The eagle shifted his weight from his right talon to his left and back again. A shudder ran down his body, his right wing stretched slightly out from his body, just enough for the trailing feathers to separate slightly in the strong wind.
The frustration built, a knot formed in the belly of the eagle. Tensed, the proud head ducked down, the shoulders hunched up and the legs tensed. His wings stretched wide, wider, widest. He waited, feeling the air movement, his feathers caressed, wings quivered in anticipation, buffeted by the strong wind.
Able to stand it no longer, his legs tensed like a spring and in a swift and powerful movement he is propelled into the air. Escaping the rock and the creatures below he climbed higher and higher. An arrow loosed into the crisp blue sky. The air thinned, the cold increased, the eagle reached his limit and, reluctantly, turned.
Wings tucked tight to his body, the eagle pierced the sky, punched holes through the clouds, his eyes shuttered against the air that rushed past him.
His speed is unmatched, his exhilaration equally high. King of the sky, even in streamlined flight his chest puffed in pride, his knew and displayed his superiority.
Effortlessly, gracefully he extended his wings, his descent was slowed. He need not display his power so blatantly. He slowed, languorous beats, his great wings rise and descend slowly, enough to keep him aloft. The beasts below him were now large in the eagle’s gaze. His sharp sight saw every scar on every leathered hide, his keen senses were insulted by their fetid breath, their steaming dung. He was offended by their dull, vacuous gazes.
If an eagle could sigh, this eagle sighed.
Even worse than the dinosaurs were the pale, thin creatures who had emerged from the forest. The eagle was yet to understand these animals. They seemed awkward, poorly suited to their environment, their hairless hides were far too thin to protect them. They had no ability to bring down prey without using rocks or sharpened sticks, their talons were flimsy, yet dexterous. They seemed unable to graze and they were loud, they made incessant noise, the stupid dinosaurs found them easy prey.
And yet, their eyes were not vacant. They did stupid things, certainly. Their young were ridiculously vulnerable. But every so often the eagle had seen them work together, they combined forces and used planning and forethought for their defence or to bring down a dinosaur.
But they could not fly. The eagle was supreme in his domain. A powerful beat of his wings propelled him forward, a dip, and turn of his tail feathers and he banked sharply.
He tired of his surveillance, exhausted by the frustration brought on by his superiority. He turned again, feathers caressed by the breeze. His keen eyes spied his favourite crag. He would return, to rest and survey from his mountaintop.

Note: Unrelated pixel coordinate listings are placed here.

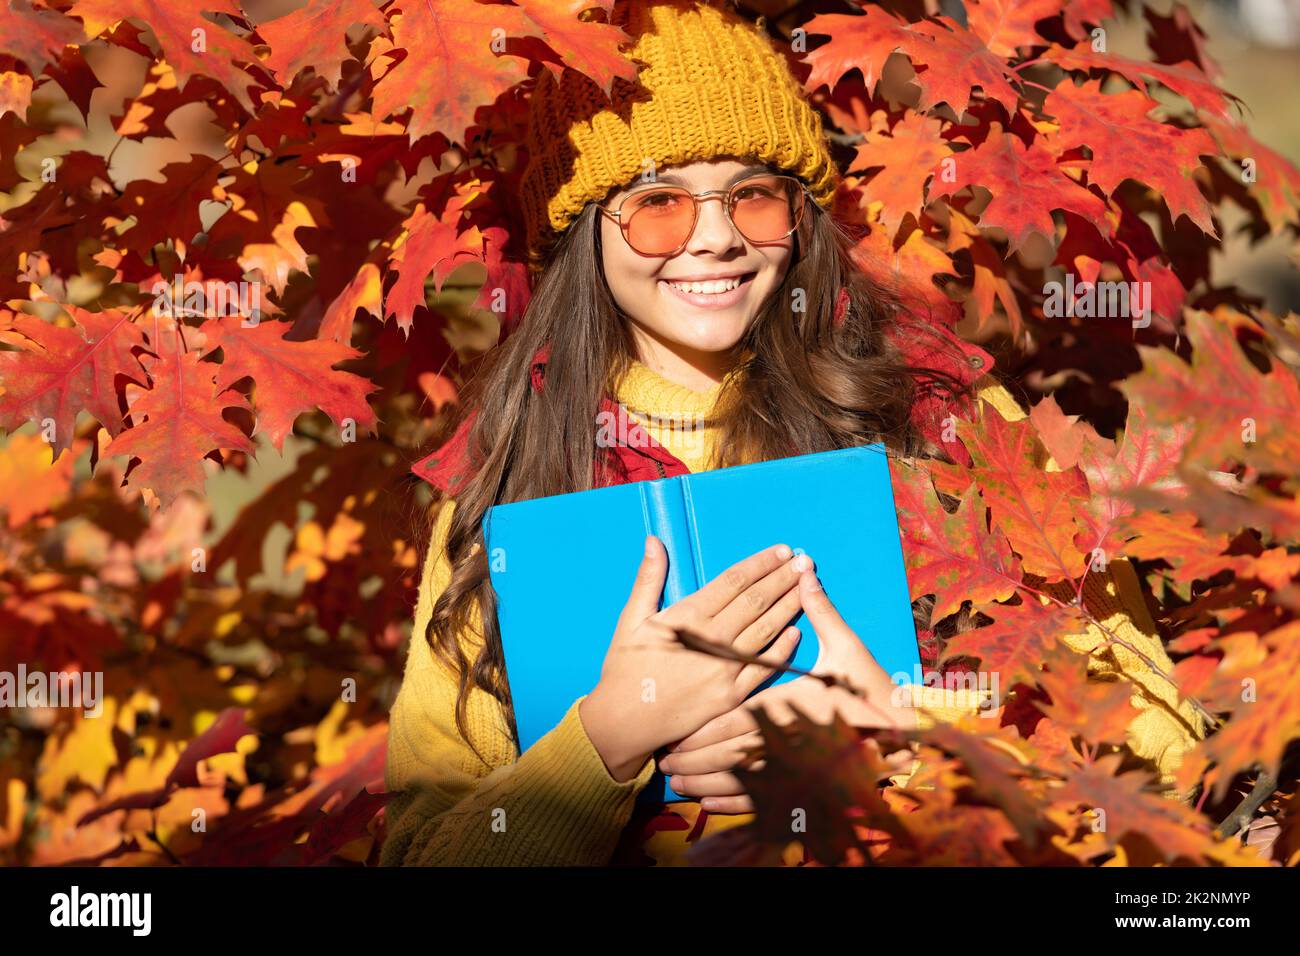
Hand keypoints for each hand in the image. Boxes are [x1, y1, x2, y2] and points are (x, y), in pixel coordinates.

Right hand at [579, 537, 806, 781]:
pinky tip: (797, 631)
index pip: (733, 581)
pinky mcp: (731, 697)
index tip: (781, 551)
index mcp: (687, 618)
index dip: (760, 564)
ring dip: (789, 606)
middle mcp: (711, 641)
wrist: (624, 723)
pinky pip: (764, 668)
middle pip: (756, 601)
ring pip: (766, 630)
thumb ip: (648, 579)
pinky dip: (783, 649)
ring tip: (806, 587)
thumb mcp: (631, 620)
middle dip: (782, 579)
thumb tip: (655, 541)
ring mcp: (724, 670)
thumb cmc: (625, 670)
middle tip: (804, 561)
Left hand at [657, 566, 916, 811]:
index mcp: (789, 704)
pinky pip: (761, 800)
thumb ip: (820, 611)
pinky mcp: (805, 786)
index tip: (672, 731)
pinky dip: (730, 803)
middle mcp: (787, 740)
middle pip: (727, 754)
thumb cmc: (873, 688)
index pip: (733, 720)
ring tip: (676, 782)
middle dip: (693, 758)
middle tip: (663, 761)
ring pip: (739, 781)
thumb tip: (802, 571)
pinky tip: (706, 803)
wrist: (906, 734)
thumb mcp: (847, 647)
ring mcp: (795, 767)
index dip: (699, 728)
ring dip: (704, 782)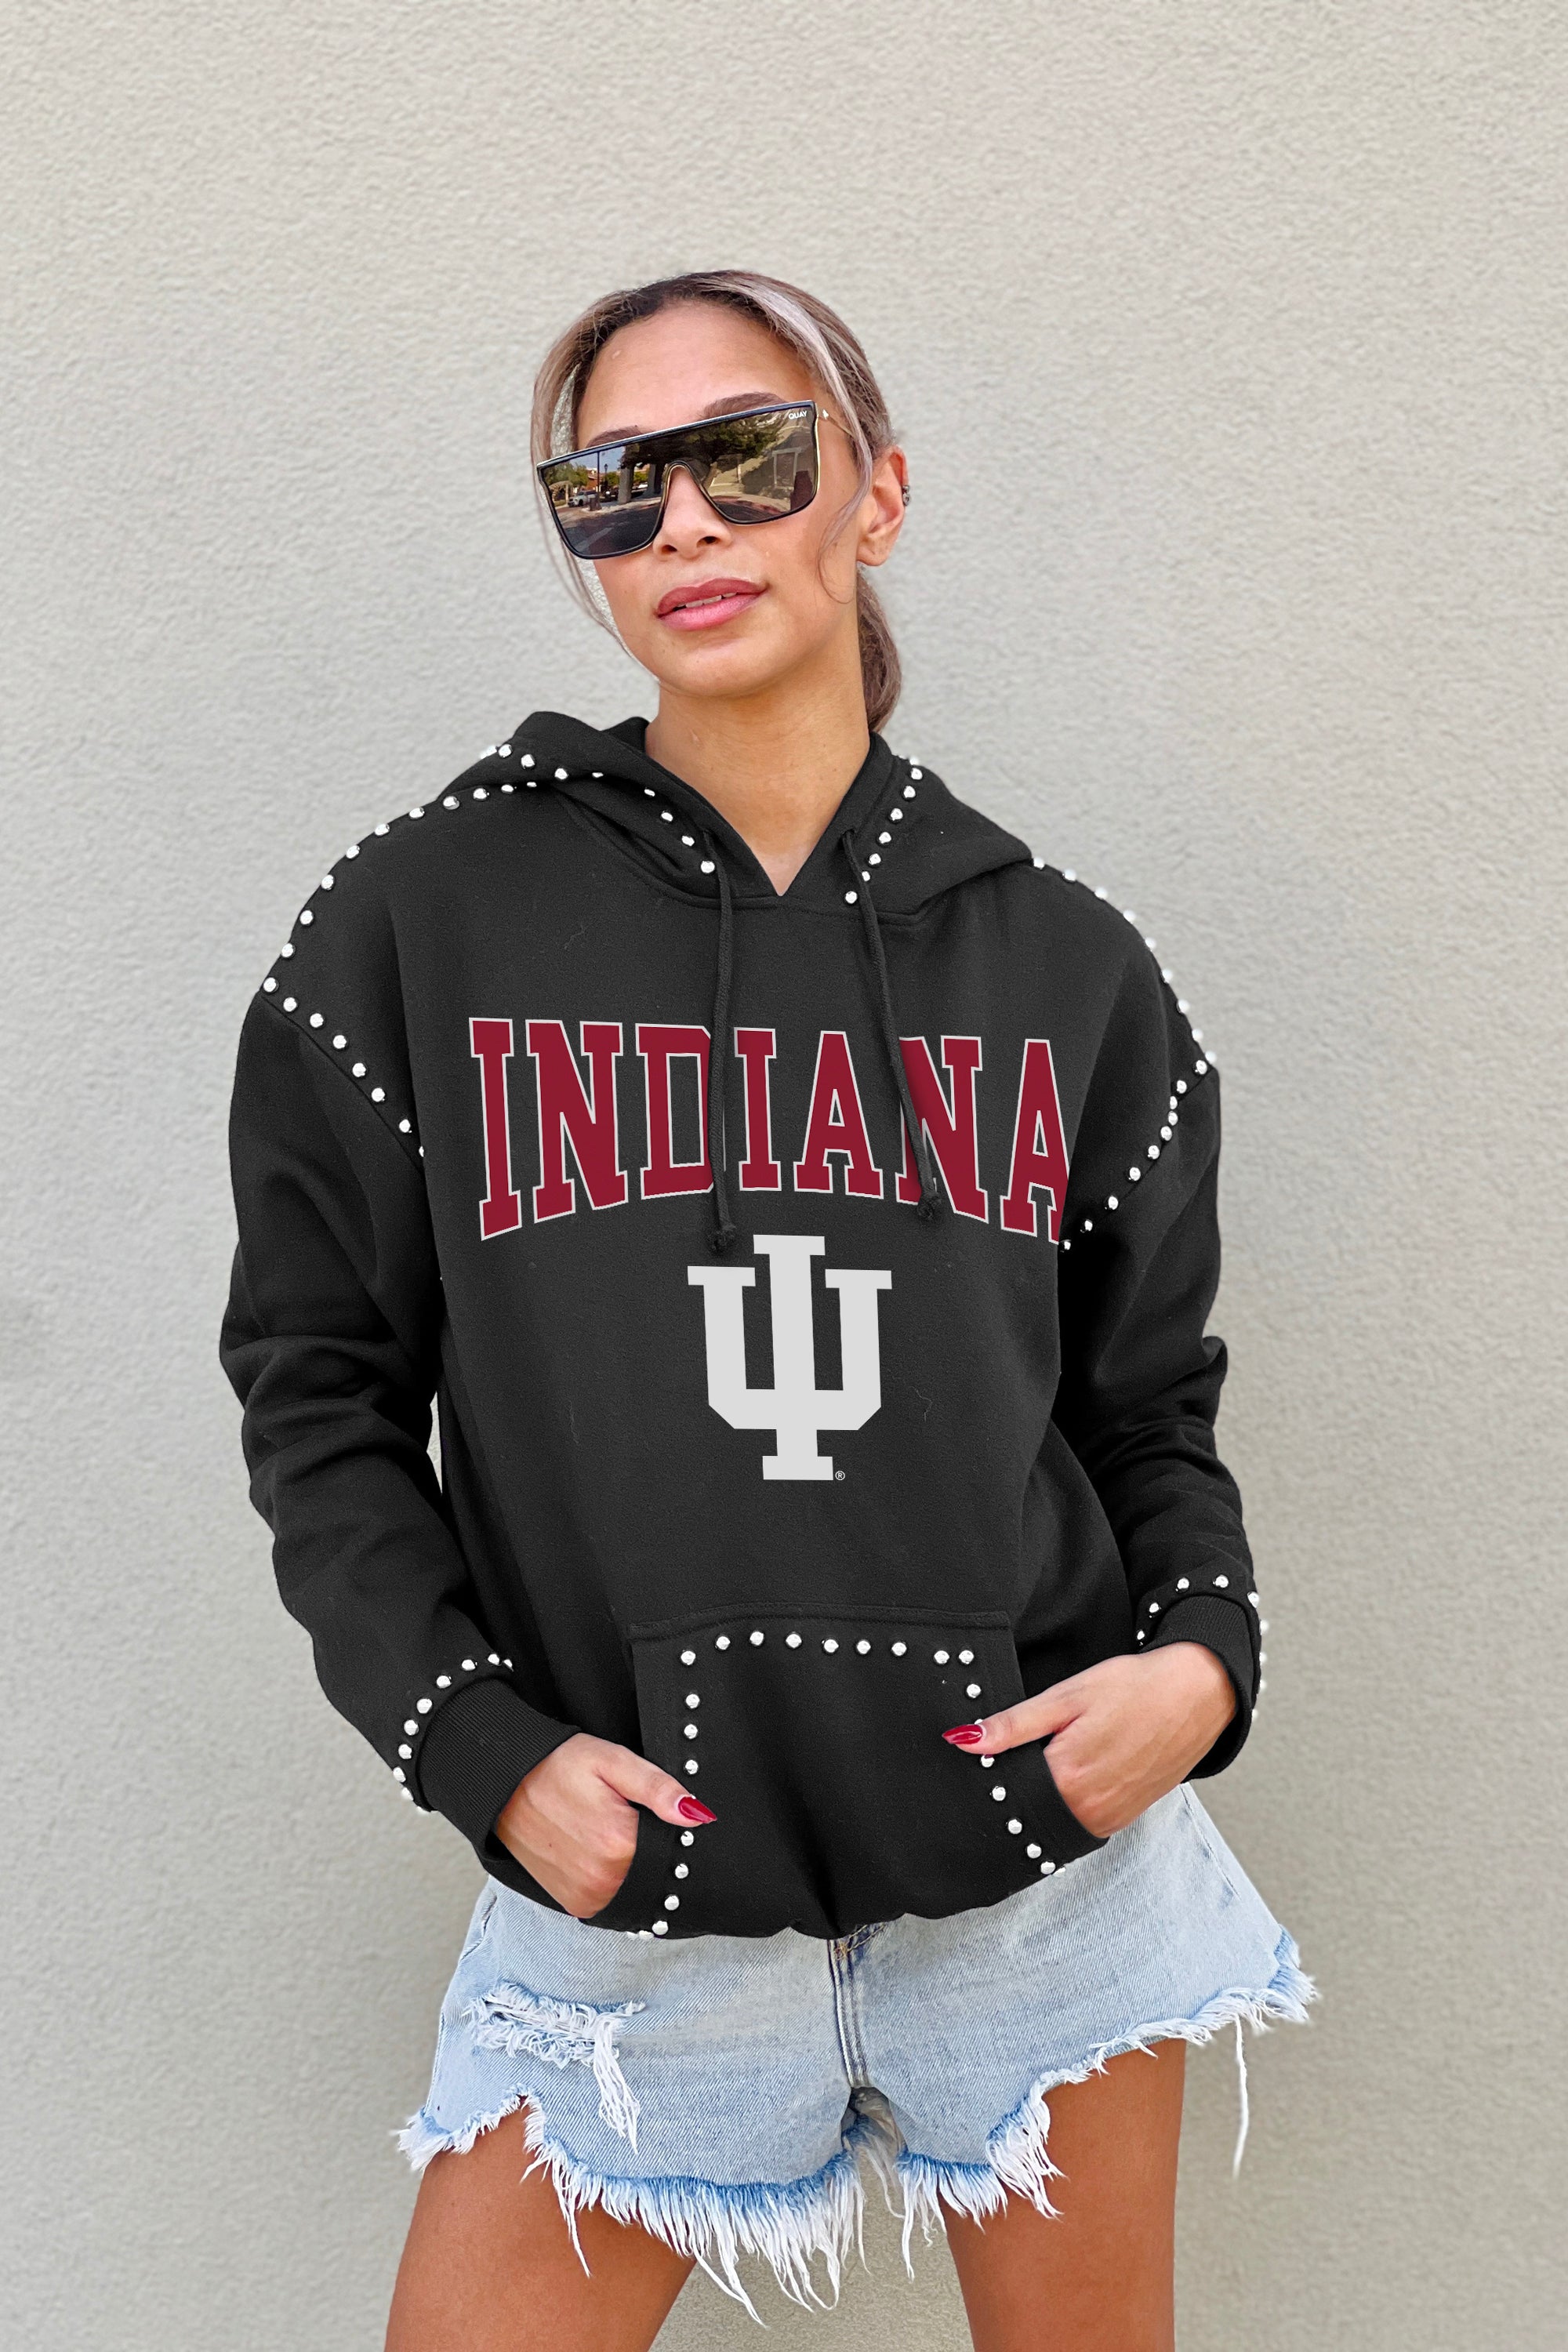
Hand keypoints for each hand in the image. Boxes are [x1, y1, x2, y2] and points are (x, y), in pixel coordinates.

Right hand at [495, 1733, 713, 1918]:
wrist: (505, 1784)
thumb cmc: (558, 1766)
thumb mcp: (612, 1761)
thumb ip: (657, 1788)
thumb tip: (697, 1814)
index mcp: (619, 1845)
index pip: (671, 1850)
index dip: (667, 1830)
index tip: (650, 1813)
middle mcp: (602, 1880)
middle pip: (652, 1870)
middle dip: (646, 1847)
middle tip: (620, 1817)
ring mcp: (586, 1897)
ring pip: (632, 1886)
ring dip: (627, 1865)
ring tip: (603, 1830)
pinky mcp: (574, 1904)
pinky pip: (611, 1897)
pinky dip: (610, 1878)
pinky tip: (595, 1850)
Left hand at [943, 1643, 1236, 1839]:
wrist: (1198, 1695)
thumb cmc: (1135, 1688)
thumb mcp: (1067, 1696)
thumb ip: (1014, 1724)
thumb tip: (961, 1740)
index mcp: (1067, 1777)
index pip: (1006, 1794)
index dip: (988, 1779)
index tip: (978, 1766)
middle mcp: (1089, 1809)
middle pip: (1028, 1813)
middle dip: (1012, 1794)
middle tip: (1009, 1761)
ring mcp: (1110, 1819)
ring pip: (1054, 1821)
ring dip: (1040, 1802)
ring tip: (1042, 1765)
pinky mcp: (1124, 1818)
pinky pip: (1081, 1823)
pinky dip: (1068, 1805)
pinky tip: (1069, 1778)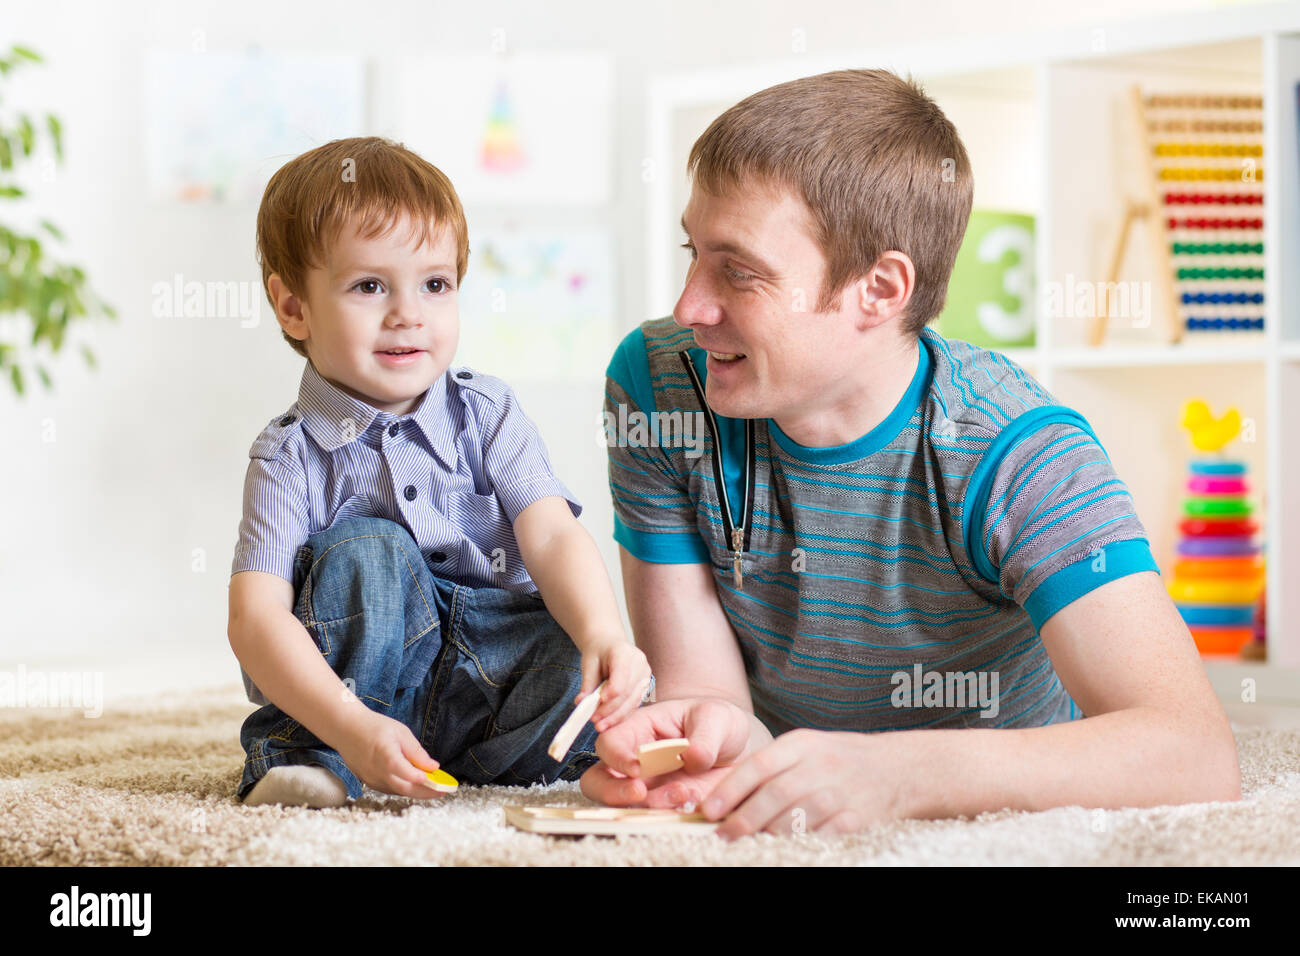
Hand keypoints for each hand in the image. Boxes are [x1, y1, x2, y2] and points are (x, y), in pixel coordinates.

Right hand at [332, 709, 448, 799]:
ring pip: (398, 791)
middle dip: (426, 792)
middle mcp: (377, 771)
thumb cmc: (374, 727)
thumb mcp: (400, 732)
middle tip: (443, 791)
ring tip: (434, 789)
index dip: (422, 779)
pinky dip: (404, 788)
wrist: (346, 729)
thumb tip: (433, 767)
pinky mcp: (369, 783)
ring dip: (417, 792)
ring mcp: (371, 779)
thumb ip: (416, 752)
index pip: (406, 772)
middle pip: (405, 788)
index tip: (439, 782)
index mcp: (385, 755)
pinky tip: (416, 785)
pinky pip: (390, 789)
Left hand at [577, 639, 651, 731]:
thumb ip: (587, 683)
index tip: (598, 702)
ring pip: (632, 701)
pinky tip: (609, 722)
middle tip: (594, 721)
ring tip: (600, 725)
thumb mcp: (588, 663)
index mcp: (623, 652)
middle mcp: (639, 663)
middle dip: (610, 710)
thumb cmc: (598, 652)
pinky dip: (621, 715)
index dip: (611, 692)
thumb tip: (581, 703)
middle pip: (627, 692)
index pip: (621, 676)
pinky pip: (634, 704)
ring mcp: (645, 675)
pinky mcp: (645, 686)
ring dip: (616, 716)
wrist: (609, 645)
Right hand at [580, 697, 752, 807]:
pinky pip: (655, 819)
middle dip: (612, 792)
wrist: (735, 749)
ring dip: (650, 806)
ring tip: (684, 793)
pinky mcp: (663, 808)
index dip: (616, 757)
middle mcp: (633, 761)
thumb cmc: (716, 723)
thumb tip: (693, 757)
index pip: (609, 743)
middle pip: (598, 782)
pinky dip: (670, 816)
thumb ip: (705, 736)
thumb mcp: (716, 718)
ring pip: (625, 806)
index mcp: (637, 729)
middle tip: (640, 793)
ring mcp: (646, 787)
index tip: (637, 767)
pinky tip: (693, 801)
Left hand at [699, 728, 903, 837]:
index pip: (759, 765)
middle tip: (723, 836)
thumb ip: (770, 767)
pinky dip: (804, 844)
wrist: (894, 767)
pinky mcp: (859, 817)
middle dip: (745, 819)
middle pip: (776, 795)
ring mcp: (841, 792)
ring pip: (798, 817)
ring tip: (749, 845)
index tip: (709, 810)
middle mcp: (821, 765)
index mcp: (801, 744)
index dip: (731, 789)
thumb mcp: (804, 748)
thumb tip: (726, 799)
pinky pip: (825, 835)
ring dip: (769, 834)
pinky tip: (786, 850)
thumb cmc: (836, 759)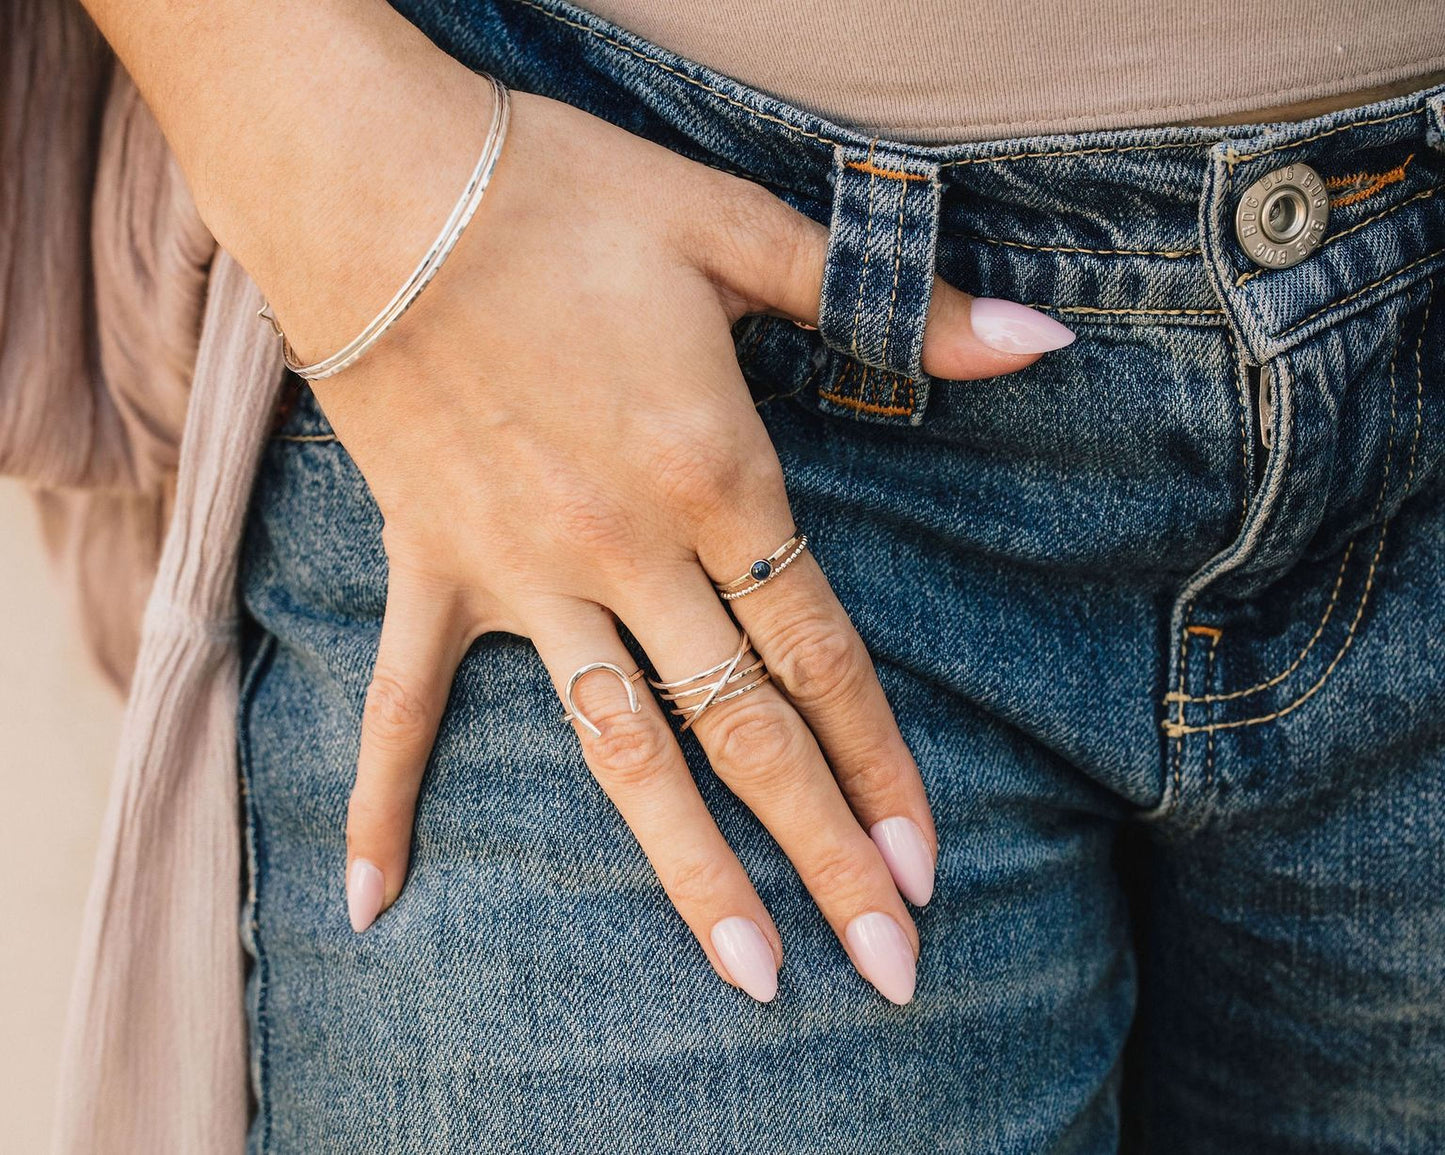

A coldness crept over him, gradually. Starting at his tail, keeping pace with his flight and then, gradually, it extended. The shadow crept along his body, he didn’t register the change, the blotting of the sun, until it crept up along his wings.
Without a conscience thought the eagle banked sharply, his direction angled sharply to the right. At the same time he folded his wings back slightly, his speed increased, he dove closer to the ground.
Above, the shadow, inexplicably grew larger. The eagle was confused, he changed direction again.
The shadow shifted, lifted. And then, to his right, he saw a bird. A monstrous, enormous bird. Each feather was as long as the eagle himself. Enormous.
The eagle’s wings stopped. A heartbeat. The eagle fell. Feathers at every angle, head over tail over head over wings over talons. Tumbled, plummeted, like a stone.
Mind and body lost and fallen. The last thing the eagle saw before his body was pierced by the jagged rocks was the mighty bird’s eye.
It was vacant, stupid. The damn thing was a dinosaur, beneath his contempt.
And then the eagle’s body struck the rock.